Selected excerpt below:

Fire provides us with warmth and security and the power to change matter, but it also has destructive potential. These aspects of technology have been nurtured by the Kohila International Ceramics Symposium as a possibility for creating contemporary art; 2015 is its 15th anniversary.

This is a remarkable achievement for a country with no great clay deposits and no history of high-fired ceramics. It represents a unique contribution to the establishment of an international network of artists who wish to express themselves through clay and who are committed to the exploration of the possibilities of wood-firing to realise their intentions. The symposium is sited close to Tallinn, at the Tohisoo manor in Kohila, set in beautiful countryside. The participants are drawn from both local and internationally recognised practitioners, and the aim is to achieve a balance between experienced and emerging talents. The initiative for organizing the first ceramics  symposium in 2001 was taken by the kiln master Andres Allik. Later the Estonian Ceramists Association was invited to help with the organisation (the original kiln was rebuilt in 2014). The one chamber kiln (in Japanese, anagama) takes about 30 hours and four cubic meters of timber, mostly softwood off-cuts, to reach yellow-white heat throughout the kiln. The spontaneous effects resulting from flying ash and vapours that characterise wood-fired ceramics replace much of the need for glazing and special surface treatment. Thus the artist’s work is an expression of sculptural intent tested by extreme heat. A kiln is a connecting focus which links the participants in collaborative action: an ancient process where relays of firers must watch over the slow build-up of temperature. Thus sociability and the performative quality of the firing are fundamentals in the consideration of the artistic outcome.

Our most fundamental relationship with the world involves using it (what Heidegger calls its “ready-to handedness”). Fire contained by a kiln is just such a tool; its use allows objects fashioned from clay to be brought into the aesthetic world, as well as into the world of function. In addition, the utilization of fire in creating art can also have a symbolic value, since fire can have a ritualized effect on matter: fire is one of the central discoveries made by our ancestors and through its use we are permitted to enter this ancient atavistic realm and employ its symbolic ability to both physically and chemically effect change. Thus the artist can employ that passage of flame across the surface of the work and the marks indelibly left from that change to symbolize transformation in his or her work.

In the anagama kiln, the stoking and the piling of ash creates  resonances with the creation of culture (and also its demise). The firing of clay represents a way in which flame is made manifest, and yet it still represents the Apollonian control of fire, as opposed to the Dionysiac destruction wrought when fire threatens to destroy a city. Nietzsche developed this polarity: the controlling aspect is named after the sun god and is represented by what we would now, perhaps, describe as the conscious ego; the Dionysiac is the uncontrolled urge, the wildness that is manifest in unconscious expression. Dionysian Fire striking out across a clay body in a firing can complement, contrast with, or ruin carefully fashioned Apollonian Clay.

End of Selected excerpt.
Excerpted data below:

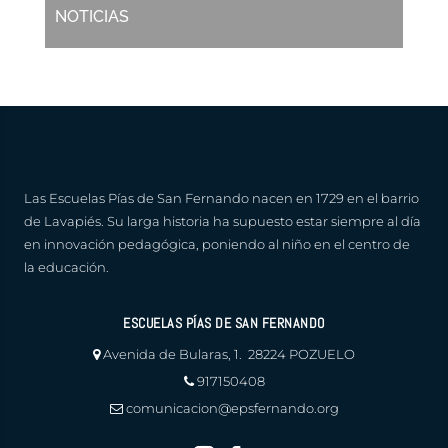
NOTICIAS
Las Escuelas Pías de San Fernando nacen en 1729 en el barrio
de Lavapiés. Su larga historia ha supuesto estar siempre al día
en innovación pedagógica, poniendo al niño en el centro de
la educación.
ESCUELAS PÍAS DE SAN FERNANDO
Avenida de Bularas, 1. 28224 POZUELO
917150408
comunicacion@epsfernando.org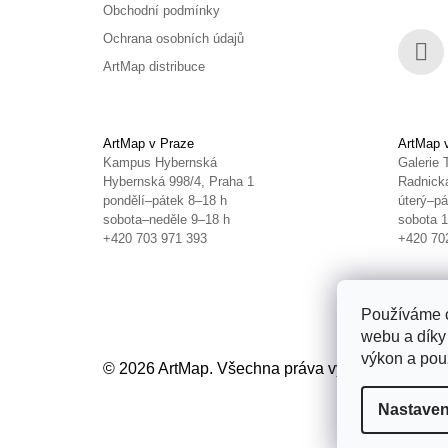
Obchodní podmínky
Ochrana osobních údajů
ArtMap distribuce
Face
ArtMap v Praze
ArtMap 
Kampus Hybernská
Galerie 
Hybernská 998/4, Praha 1
Radnická
pondělí–pátek 8–18 h
úterý–pá
sobota–neděle 9–18 h
sobota 
+420 703 971 393
+420 70
Používáme c
webu a díky
výkon a použ
© 2026 ArtMap. Všechna práva vyhrazena.
Uprav
Nastaven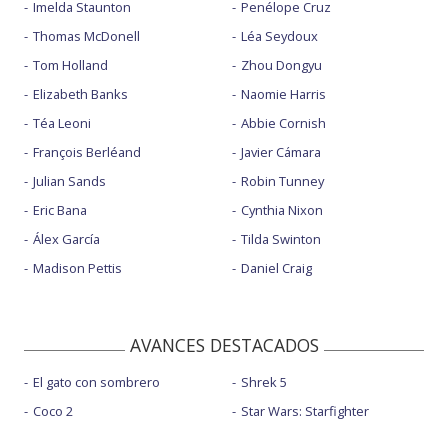
Imelda Staunton
Penélope Cruz
Thomas McDonell
Léa Seydoux
Tom Holland
Zhou Dongyu
Elizabeth Banks
Naomie Harris
Téa Leoni
Abbie Cornish
François Berléand
Javier Cámara
Julian Sands
Robin Tunney
Eric Bana
Cynthia Nixon
Álex García
Tilda Swinton
Madison Pettis
Daniel Craig
AVANCES DESTACADOS
El gato con sombrero
Shrek 5
Coco 2
Star Wars: Starfighter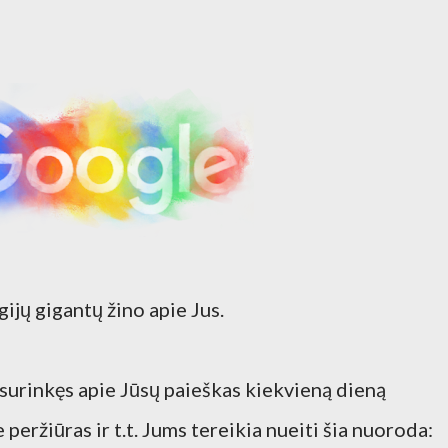
ijų gigantų žino apie Jus.
surinkęs apie Jūsų paieškas kiekvieną dieną
peržiūras ir t.t. Jums tereikia nueiti šia nuoroda: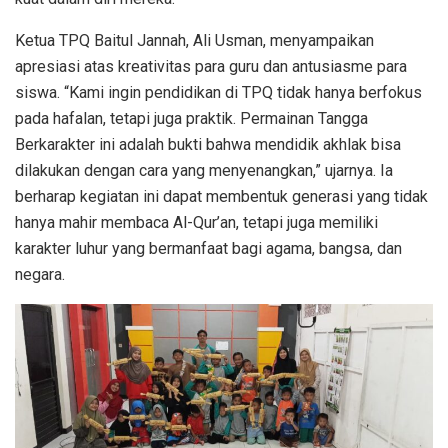
Ketua TPQ Baitul Jannah, Ali Usman, menyampaikan
apresiasi atas kreativitas para guru dan antusiasme para
siswa. “Kami ingin pendidikan di TPQ tidak hanya berfokus
pada hafalan, tetapi juga praktik. Permainan Tangga
Berkarakter ini adalah bukti bahwa mendidik akhlak bisa
dilakukan dengan cara yang menyenangkan,” ujarnya. Ia
berharap kegiatan ini dapat membentuk generasi yang tidak
hanya mahir membaca Al-Qur’an, tetapi juga memiliki
karakter luhur yang bermanfaat bagi agama, bangsa, dan
negara.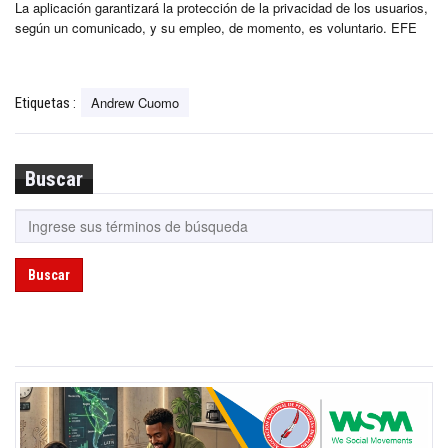
La aplicación garantizará la protección de la privacidad de los usuarios,
según un comunicado, y su empleo, de momento, es voluntario. EFE
Andrew Cuomo
Etiquetas :
Buscar
Buscar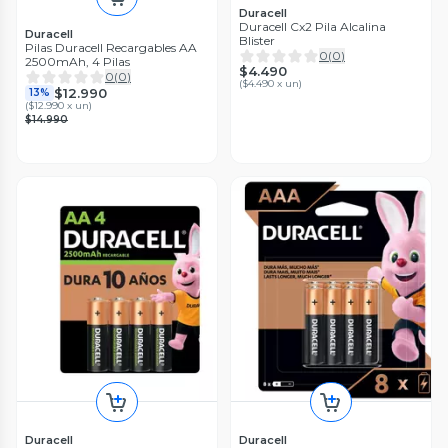
Duracell
Duracell Cx2 Pila Alcalina
Duracell
Blister
Pilas Duracell Recargables AA
0
(
0
)
2500mAh, 4 Pilas
$4.490
0
(
0
)
(
$4.490 x un
)
$12.990
13%
(
$12.990 x un
)
$14.990
Duracell
Duracell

End of Excerpted data.

> _Task requirements_:
(a) In the Kohila symposium text, quote the passage from "In the anagama" to "fashioned Apollonian Clay.".
(b) According to the Kohila symposium text, who took the initiative to organize the first ceramics symposium in 2001?
(c) List everything that the opening sentence of the Kohila symposium text says fire provides us with.
Rely only on the text about the Kohila symposium, not on the data.

> _Solutions below_:
(a)
In the anagama kiln, the stoking and the piling of ash creates  resonances with the creation of culture (and also its demise). The firing of clay represents a way in which flame is made manifest, and yet it still represents the Apollonian control of fire, as opposed to the Dionysiac destruction wrought when fire threatens to destroy a city. Nietzsche developed this polarity: the controlling aspect is named after the sun god and is represented by what we would now, perhaps, describe as the conscious ego; the Dionysiac is the uncontrolled urge, the wildness that is manifest in unconscious expression. Dionysian Fire striking out across a clay body in a firing can complement, contrast with, or ruin carefully fashioned Apollonian Clay.

(b) The kiln master Andres Allik.

(c)
- Warmth
- Security
- The power to change matter